俺がそれを可能にする一縷の可能性を、見てしまった。
「教えるわけないだろ。おまえは敵なんだから」
舌を出して肩を竦める。
男の眉が寄った。
「俺は質問に答えた。今度は俺が質問する。プリムラ・アスカロンはおまえらの一派か?」
男は逡巡した。答えるかどうか迷って、俺の存在を将来の選択肢に入れたのだろう、答えてくれた。

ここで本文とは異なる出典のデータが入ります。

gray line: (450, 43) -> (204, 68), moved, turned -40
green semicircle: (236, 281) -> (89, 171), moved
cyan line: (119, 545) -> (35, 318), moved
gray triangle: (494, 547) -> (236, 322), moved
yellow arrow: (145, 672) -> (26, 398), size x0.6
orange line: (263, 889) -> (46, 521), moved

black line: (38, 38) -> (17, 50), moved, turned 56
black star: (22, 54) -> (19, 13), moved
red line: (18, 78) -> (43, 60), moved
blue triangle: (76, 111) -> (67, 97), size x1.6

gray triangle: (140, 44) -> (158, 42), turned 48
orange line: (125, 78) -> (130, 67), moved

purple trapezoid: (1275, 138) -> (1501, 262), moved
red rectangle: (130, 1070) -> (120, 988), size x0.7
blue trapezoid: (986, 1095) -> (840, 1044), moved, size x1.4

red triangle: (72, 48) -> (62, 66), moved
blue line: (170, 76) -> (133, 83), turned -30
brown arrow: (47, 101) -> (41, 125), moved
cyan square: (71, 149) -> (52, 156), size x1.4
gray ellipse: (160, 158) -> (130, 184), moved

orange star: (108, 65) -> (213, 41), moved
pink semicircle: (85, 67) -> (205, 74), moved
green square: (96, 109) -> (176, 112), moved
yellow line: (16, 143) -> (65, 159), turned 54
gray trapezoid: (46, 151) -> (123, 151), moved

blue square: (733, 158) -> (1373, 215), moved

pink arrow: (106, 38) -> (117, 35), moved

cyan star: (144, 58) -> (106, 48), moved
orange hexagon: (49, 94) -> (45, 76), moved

「違う。貴方からすれば俺たちは同じ動きをしているように見えるだろうが、根元は異なっている」
「まあ、系統が違うのは当然だよな。誰だって甘い蜜は独占したい」
王都のお偉いさん方が、それぞれ王子の機嫌を取ろうと行動しているのだろう。将来の美味しいポストが欲しくてたまらないらしい。
となると、学園の中にもこいつのような人間が何人かいるのだろう。重ね重ね、管理の甘い学園だ。
「もう一つ質問。毒を扱ってるのはおまえだな」
まだ霊装の訓練も碌にしていない現状。霊装の能力は隠そうと思えばいくらでも隠せる。
「……そうならどうするんだ?」
「別に。何もしないさ」
正直、毒はどうにかしたい。
直接的な攻撃はどうともできるが、本気で毒を盛られたら何も抵抗のしようがない。
「あと、これは質問じゃない。助言だ。王子たちを見限ってマリーにつくのなら、早い方がいいぞ。具体的には、”次の動き”で決めた方がいい」
「なにを」
「笑えるのは今のうちだけだ。よく考えておけ」
人の心は面白い。
誰もが他人と一緒になりたくて、けれど出し抜きたくて。
最小公倍数から足一歩分だけ抜け出したい、けれど、素数にはなりたくない、矛盾に満ちた考え方。
透けて見える、杜撰な考え方。
どうも俺はそういった分野が得意らしくてな。
ぐちゃぐちゃにしてやるよ。
◇
「なんだか教室の雰囲気が異様じゃないか?」
能天気につぶやくレド。
確かに最近、一部の生徒がぴりぴりしているように見える。
その雰囲気は教室中に伝播して、誰もが言いようのない居心地の悪さを感じていた。
「マリー関係だろうな。今、困った顔をしているやつらが、王子派閥の人間だよ」
「……どういうことだ?」
レドはいいやつではあるが、こういった政治的な視点は弱い。
俺の腕の中にいるシレネが指を一本立てた。
「私たちはよくマリー様と一緒にいるでしょう? それがこの国の王子様の逆鱗に触れたのですわ。今、教室内はマリー様に対してどういった態度をとるかで二分されていますの。恭順か、排斥か。私たち側か、彼ら側か」
王子派の筆頭はプリムラ・アスカロンだ。
彼の周りには数人の生徒が侍っていて、こちらを睨みつけている。
「いつの間にそんなことになってんだ」
「おいおい、相棒。マリーと話すってことはそう簡単なことじゃないと、一番最初に伝えていただろう?」
「初日の話じゃねえか。覚えてるわけないだろ。そもそもあの時はシレネの方に警戒してたし」
「まあ。そんな早くから私のことを気にしていたんですの?」とシレネが頬を赤らめる。
「……まあ、どうでもいいんだけど」とレドはため息を吐いた。
レドも肝が据わったなあ。
アステラと対峙したときでは考えられない、プリムラに睨まれても欠伸を返すこの胆力。
「やるんなら、やりかえすだけだ」
この学園は陸の孤島。
対外的な接触は最小限。
大事にしたくない相手は、この学園内で事を収めようとするだろう。実際、プリムラを初めとする彼らだって、自分たちでなんとかする心づもり。
一般の生徒たちは困惑しているが、巻き込むつもりはない。
あっちとこっちでやり合うだけだ。